To help make progress in this area, Professor Zoubin Ghahramani and his group at the University of Cambridge received a Google Focused Research Award in support of The Automatic Statistician project, which aims to build an “artificial intelligence for data science”.
So far, the project has mostly been focussing on finding trends in time series data. For example, suppose we measure the levels of solar irradiance over time, as shown in this plot:This time series clearly exhibits several sources of variation: it is approximately periodic (with a period of about 11 years, known as the Schwabe cycle), but with notably low levels of activity in the late 1600s. It would be useful to automatically discover these kinds of regularities (as well as irregularities), to help further basic scientific understanding, as well as to help make more accurate forecasts in the future.
We can model such data using non-parametric statistical models based on Gaussian processes. Such methods require the specification of a kernel function which characterizes the nature of the underlying function that can accurately model the data (e.g., is it periodic? is it smooth? is it monotonic?). While the parameters of this kernel function are estimated from data, the form of the kernel itself is typically specified by hand, and relies on the knowledge and experience of a trained data scientist.
Prof Ghahramani’s group has developed an algorithm that can automatically discover a good kernel, by searching through an open-ended space of sums and products of kernels as well as other compositional operations. After model selection and fitting, the Automatic Statistician translates each kernel into a text description describing the main trends in the data in an easy-to-understand form.

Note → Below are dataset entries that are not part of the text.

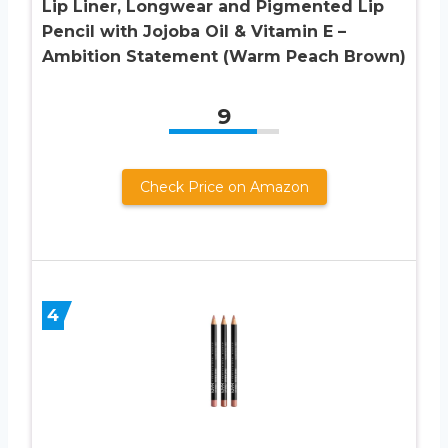
Lip Liner, Longwear and Pigmented Lip
Pencil with Jojoba Oil & Vitamin E –
Ambition Statement (Warm Peach Brown)
9
Check Price on Amazon
4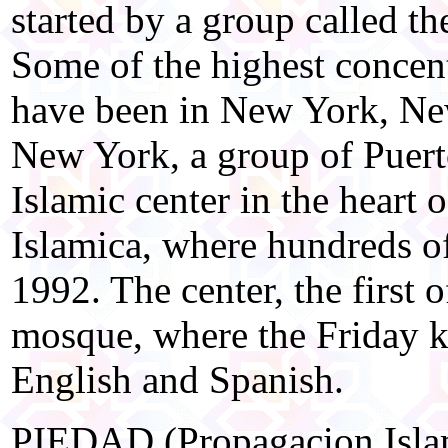
started by a group called 
Some of the highest concent
have been in New York, Ne
New York, a group of Puer
Islamic center in the heart 
Islamica, where hundreds of
1992. The center, the first o
mosque, where the Friday k
English and Spanish.
PIEDAD (Propagacion Islam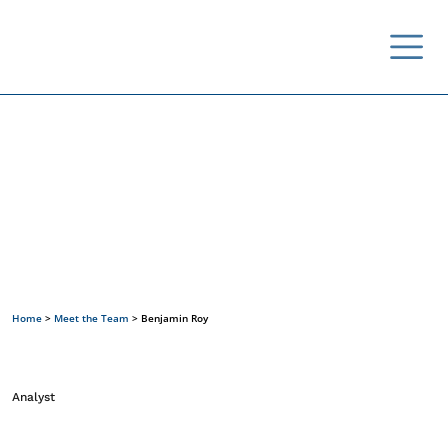
Meet the Team
Home
>
Meet the Team
>
Benjamin Roy
Analyst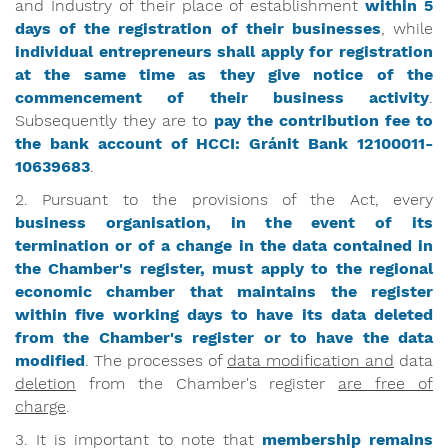
and Industry of their place of establishment
within 5
days of the registration of their businesses
, while
individual entrepreneurs
shall apply for registration
at the same time as they give notice of the
commencement of their business activity
.
Subsequently they are to
pay the contribution fee to
the bank account of HCCI:
Gránit
Bank 12100011-
10639683
.
2. Pursuant to the provisions of the Act, every
business organisation, in the event of its
termination or of a change in the data contained in
the Chamber's register, must apply to the regional
economic chamber that maintains the register
within five working days to have its data deleted
from the Chamber's register or to have the data
modified
. The processes of
data modification and
data
deletion
from the Chamber's register
are free of
charge
.
3. It is important to note that
membership remains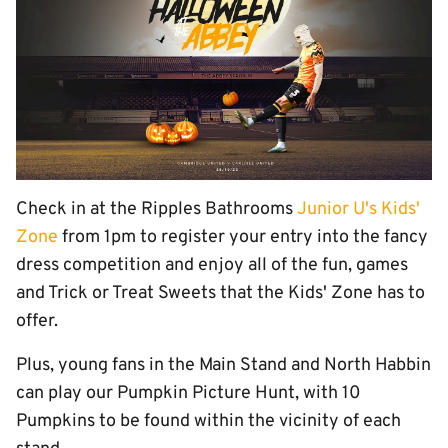
Check in at the Ripples Bathrooms
Junior U's Kids'
Zone
from 1pm to register your entry into the fancy
dress competition and enjoy all of the fun, games
and Trick or Treat Sweets that the Kids' Zone has to
offer.
Plus, young fans in the Main Stand and North Habbin
can play our Pumpkin Picture Hunt, with 10
Pumpkins to be found within the vicinity of each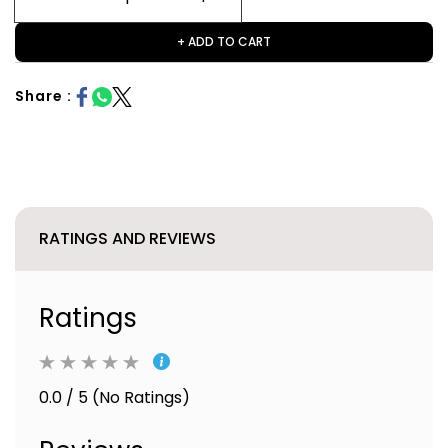
+ ADD TO CART
Share :
RATINGS AND REVIEWS
Ratings
0.0 / 5 (No Ratings)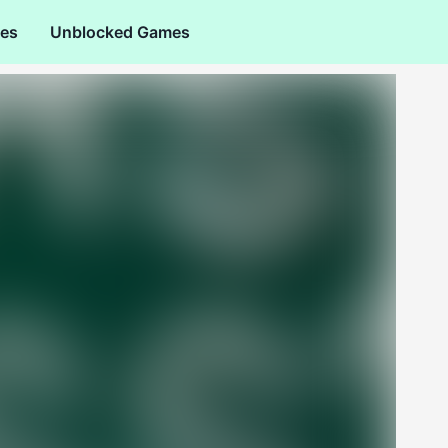
es
Unblocked Games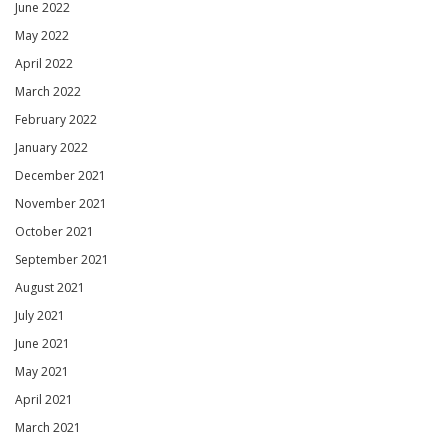
June 2022
May 2022
April 2022
March 2022
February 2022
January 2022
December 2021
November 2021
October 2021
September 2021
August 2021
July 2021
June 2021
May 2021
April 2021
March 2021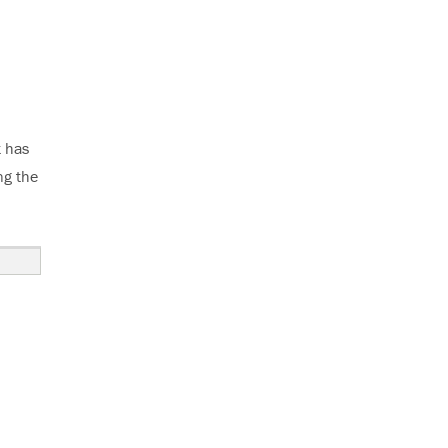
t has
ng the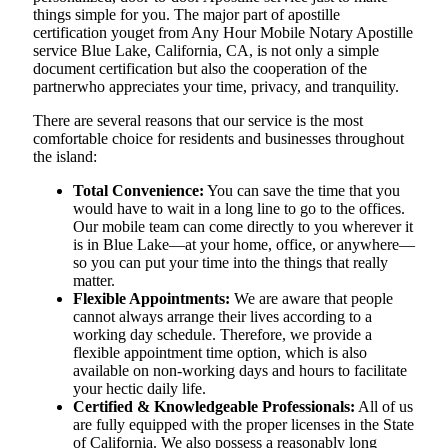
things simple for you. The​‍​‌‍​‍‌​‍​‌‍​‍‌ major part of apostille
certification youget from Any Hour Mobile Notary Apostille
service Blue Lake, California, CA, is not only a simple
document certification but also the cooperation of the
partnerwho appreciates your time, privacy, and tranquility.
There are several reasons that our service is the most
comfortable choice for residents and businesses throughout
the island:
Total Convenience:
You can save the time that you
would have to wait in a long line to go to the offices.
Our mobile team can come directly to you wherever it
is in Blue Lake—at your home, office, or anywhere—
so you can put your time into the things that really
matter.
Flexible Appointments:
We are aware that people
cannot always arrange their lives according to a
working day schedule. Therefore, we provide a
flexible appointment time option, which is also
available on non-working days and hours to facilitate
your hectic daily life.
Certified & Knowledgeable Professionals:
All of us
are fully equipped with the proper licenses in the State
of California. We also possess a reasonably long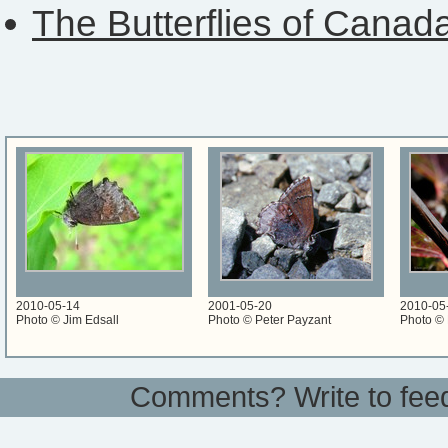
The Butterflies of Canad
2010-05-14
2001-05-20
2010-05
Photo © Jim Edsall
Photo © Peter Payzant
Photo © 
Comments? Write to
fee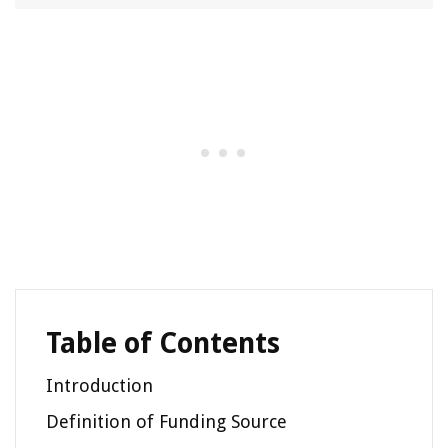
Table of Contents
Introduction
Definition of Funding Source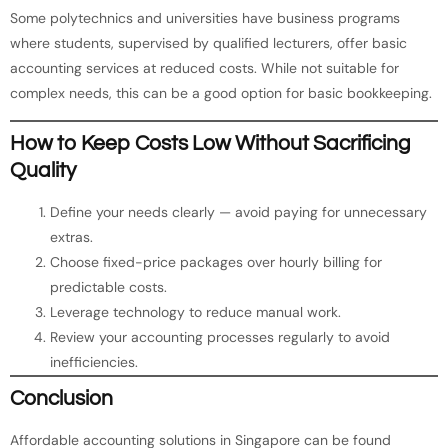
Some polytechnics and universities have business programs
where students, supervised by qualified lecturers, offer basic
accounting services at reduced costs. While not suitable for
complex needs, this can be a good option for basic bookkeeping.
How to Keep Costs Low Without Sacrificing
Quality
Define your needs clearly — avoid paying for unnecessary
extras.
Choose fixed-price packages over hourly billing for
predictable costs.
Leverage technology to reduce manual work.
Review your accounting processes regularly to avoid
inefficiencies.
Conclusion
Affordable accounting solutions in Singapore can be found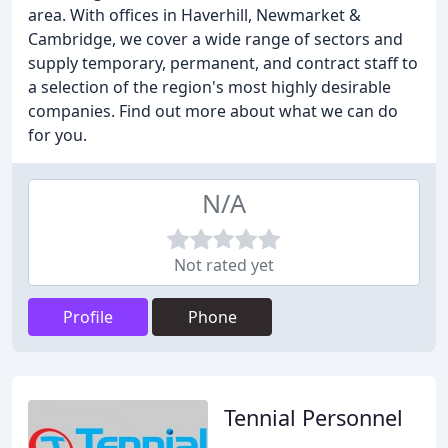
area. With offices in Haverhill, Newmarket &
Cambridge, we cover a wide range of sectors and
supply temporary, permanent, and contract staff to
a selection of the region's most highly desirable
companies. Find out more about what we can do
for you.
N/A
Not rated yet
Profile
Phone
Tennial Personnel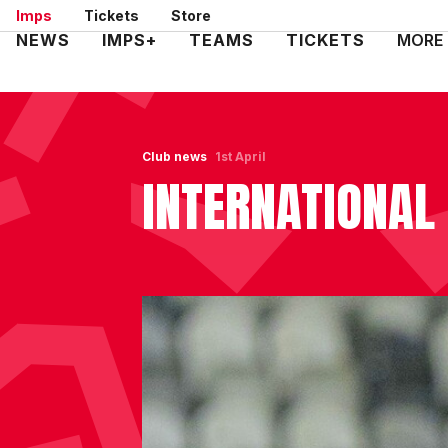
Skip
Imps
Tickets
Store
to
Mega
NEWS
IMPS+
TEAMS
TICKETS
MORE
main
Navigation
content
Club news
1st April
INTERNATIONAL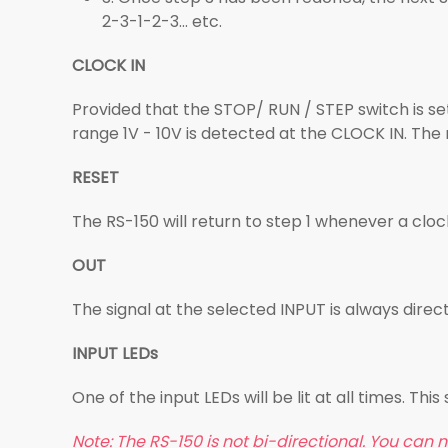
2-3-1-2-3... etc.
CLOCK IN
Provided that the STOP/ RUN / STEP switch is set 
range 1V - 10V is detected at the CLOCK IN. The
RESET
The RS-150 will return to step 1 whenever a clock
OUT
The signal at the selected INPUT is always dire
INPUT LEDs
One of the input LEDs will be lit at all times. Thi
Note: The RS-150 is not bi-directional. You can no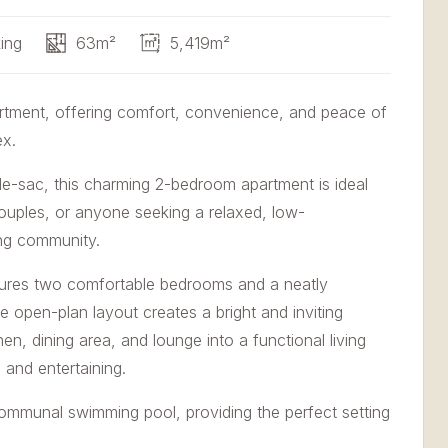
ing
63m²
5,419m²
rtment, offering comfort, convenience, and peace of
ex.
l-de-sac, this charming 2-bedroom apartment is ideal
couples, or anyone seeking a relaxed, low-
ing community.
atures two comfortable bedrooms and a neatly
 open-plan layout creates a bright and inviting
n, dining area, and lounge into a functional living
 and entertaining.
ommunal swimming pool, providing the perfect setting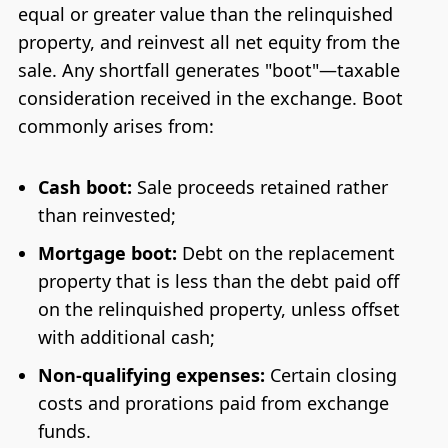
equal or greater value than the relinquished
property, and reinvest all net equity from the
sale. Any shortfall generates "boot"—taxable
consideration received in the exchange. Boot
commonly arises from:
Cash boot:
Sale proceeds retained rather
than reinvested;
Mortgage boot:
Debt on the replacement
property that is less than the debt paid off
on the relinquished property, unless offset
with additional cash;
Non-qualifying expenses:
Certain closing
costs and prorations paid from exchange
funds.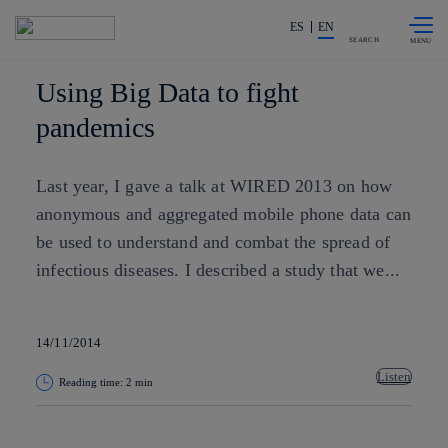
Skip to
Share in shareholders & investors
content
ES
EN
SEARCH
Using Big Data to fight
pandemics
Last year, I gave a talk at WIRED 2013​ on how
anonymous and aggregated mobile phone data can
be used to understand and combat the spread of
infectious diseases. I described a study that we...
14/11/2014
Listen
Reading time: 2 min
Copy link
Copy link
facebook
twitter
whatsapp
linkedin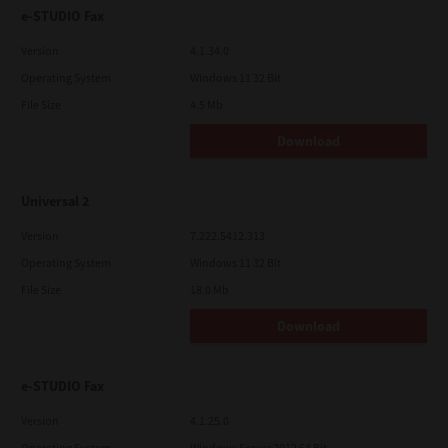
e-STUDIO Fax
Version
4.1.34.0
Operating System
Windows 11 32 Bit
File Size
4.5 Mb
Download
Universal 2
Version
7.222.5412.313
Operating System
Windows 11 32 Bit
File Size
18.0 Mb
Download
e-STUDIO Fax
Version
4.1.25.0
Operating System
Windows Server 2012 64 Bit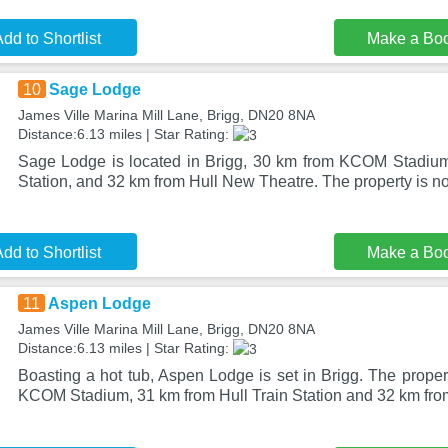
dd to Shortlist
Make a Bo
10
Sage Lodge
James Ville Marina Mill Lane, Brigg, DN20 8NA
Distance:6.13 miles | Star Rating:
Sage Lodge is located in Brigg, 30 km from KCOM Stadium
Station, and 32 km from Hull New Theatre. The property is 
dd to Shortlist
Make a Bo
11
Aspen Lodge
James Ville Marina Mill Lane, Brigg, DN20 8NA
Distance:6.13 miles | Star Rating:
Boasting a hot tub, Aspen Lodge is set in Brigg. The prope
KCOM Stadium, 31 km from Hull Train Station and 32 km fr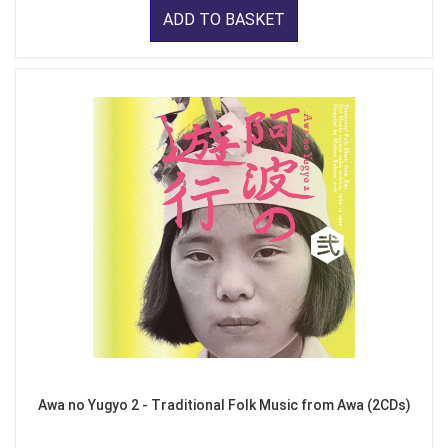
ADD TO BASKET
Awa no Yugyo 2 - Traditional Folk Music from Awa (2CDs)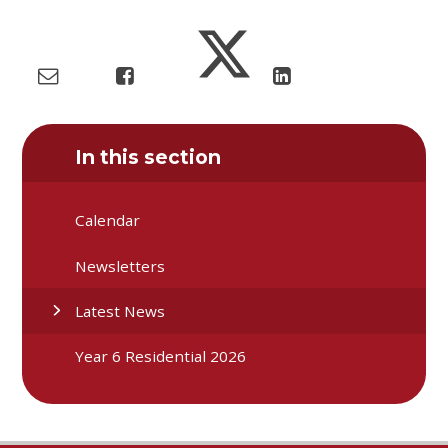
In this section
Calendar
Newsletters
Latest News
Year 6 Residential 2026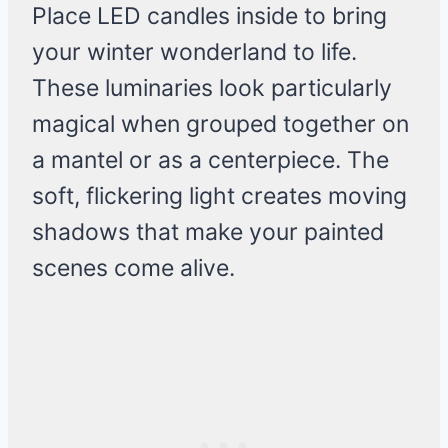
Place LED candles inside to bring
your winter wonderland to life.
These luminaries look particularly
magical when grouped together on
a mantel or as a centerpiece. The
soft, flickering light creates moving
shadows that make your painted
scenes come alive.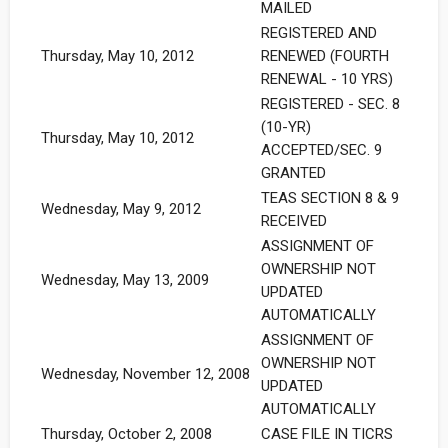
MAILED
REGISTERED AND
Thursday, May 10, 2012
RENEWED (FOURTH
RENEWAL - 10 YRS)
REGISTERED - SEC. 8
(10-YR)
Thursday, May 10, 2012
ACCEPTED/SEC. 9
GRANTED
TEAS SECTION 8 & 9
Wednesday, May 9, 2012
RECEIVED
ASSIGNMENT OF
OWNERSHIP NOT
Wednesday, May 13, 2009
UPDATED
AUTOMATICALLY
ASSIGNMENT OF
OWNERSHIP NOT
Wednesday, November 12, 2008
UPDATED
AUTOMATICALLY
Thursday, October 2, 2008
CASE FILE IN TICRS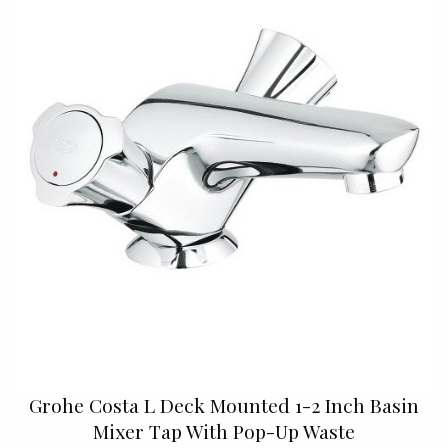
Grohe Costa L Deck Mounted 1-2 Inch Basin
Mixer Tap With Pop-Up Waste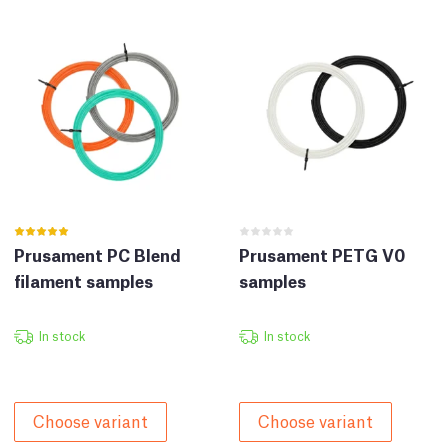
Prusament PC Blend
Prusament PETG V0
filament samples
samples
In stock
In stock
Choose variant
Choose variant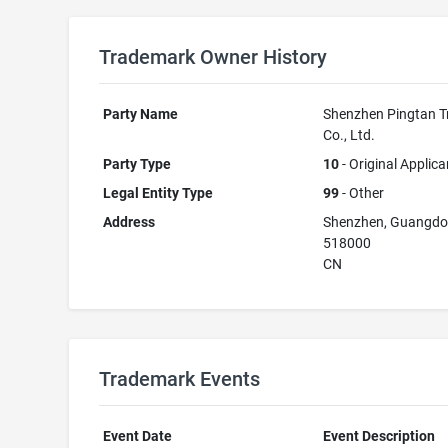
Trademark Owner History
Party Name
Shenzhen Pingtan T
Co., Ltd.
Party Type
10
- Original Applica
Legal Entity Type
99
- Other
Address
Shenzhen, Guangd
518000
CN
Trademark Events
Event Date
Event Description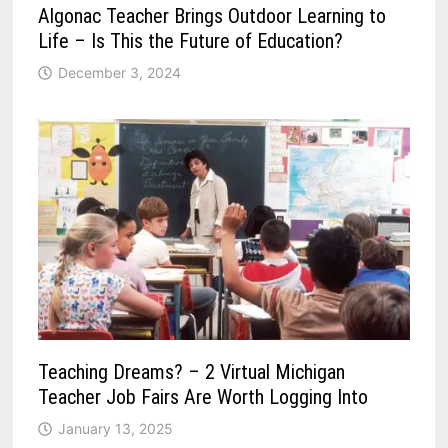
Algonac Teacher Brings Outdoor Learning to
Life – Is This the Future of Education?
December 3, 2024
Teaching Dreams? – 2 Virtual Michigan
Teacher Job Fairs Are Worth Logging Into
January 13, 2025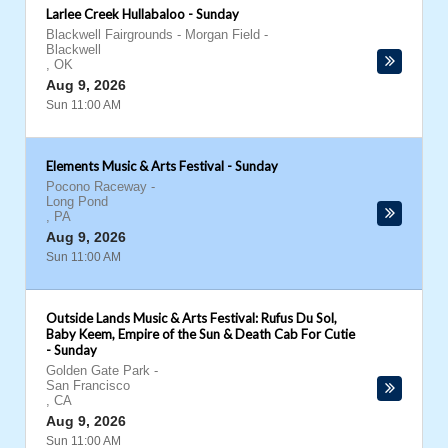
Larlee Creek Hullabaloo - Sunday
Blackwell Fairgrounds - Morgan Field
-
Blackwell
,
OK
Aug 9, 2026
Sun 11:00 AM
Elements Music & Arts Festival - Sunday
Pocono Raceway
-
Long Pond
,
PA
Aug 9, 2026
Sun 11:00 AM
Outside Lands Music & Arts Festival: Rufus Du Sol,
Baby Keem, Empire of the Sun & Death Cab For Cutie
- Sunday
Golden Gate Park
-
San Francisco
,
CA
Aug 9, 2026
Sun 11:00 AM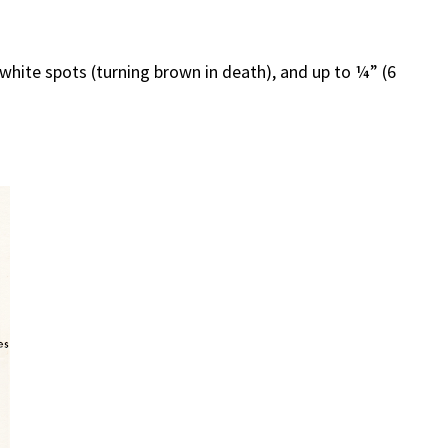
 white spots (turning brown in death), and up to ¼” (6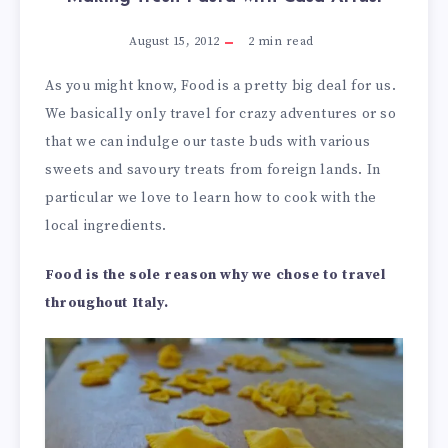
August 15, 2012
2
min read
As you might know, Food is a pretty big deal for us.
We basically only travel for crazy adventures or so
that we can indulge our taste buds with various
sweets and savoury treats from foreign lands. In
particular we love to learn how to cook with the
local ingredients.
Food is the sole reason why we chose to travel
throughout Italy.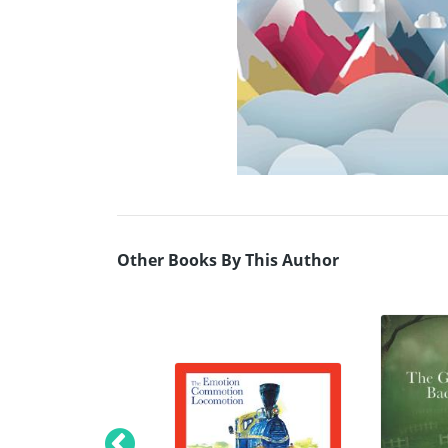
Other Books By This Author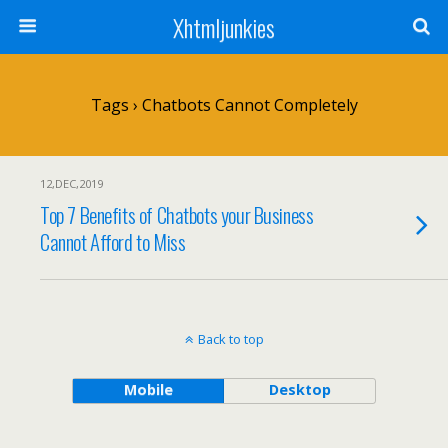
Xhtmljunkies
Tags › Chatbots Cannot Completely
12,DEC,2019
Top 7 Benefits of Chatbots your Business
Cannot Afford to Miss
Back to top
Mobile
Desktop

The compositional structure of the space of statistical models neatly maps onto compositionally constructed sentences allowing for the automatic description of the statistical models produced by any kernel. For example, in a product of kernels, one kernel can be mapped to a standard noun phrase (e.g. ‘a periodic function’) and the other kernels to appropriate modifiers of this noun phrase (e.g. ‘whose shape changes smoothly’, ‘with growing amplitude’). The end result is an automatically generated 5-15 page report describing the patterns in the data with figures and tables supporting the main claims. Here is an extract of the report produced by their system for the solar irradiance data:
|Extract of the report for the solar irradiance data, automatically generated by the automatic statistician.
The Automatic Statistician is currently being generalized to find patterns in other kinds of data, such as multidimensional regression problems, and relational databases. A web-based demo of a simplified version of the system was launched in August 2014. It allowed a user to upload a dataset, and to receive an automatically produced analysis after a few minutes. An expanded version of the service will be launched in early 2015 (we will post details when available). We believe this will have many applications for anyone interested in Data Science.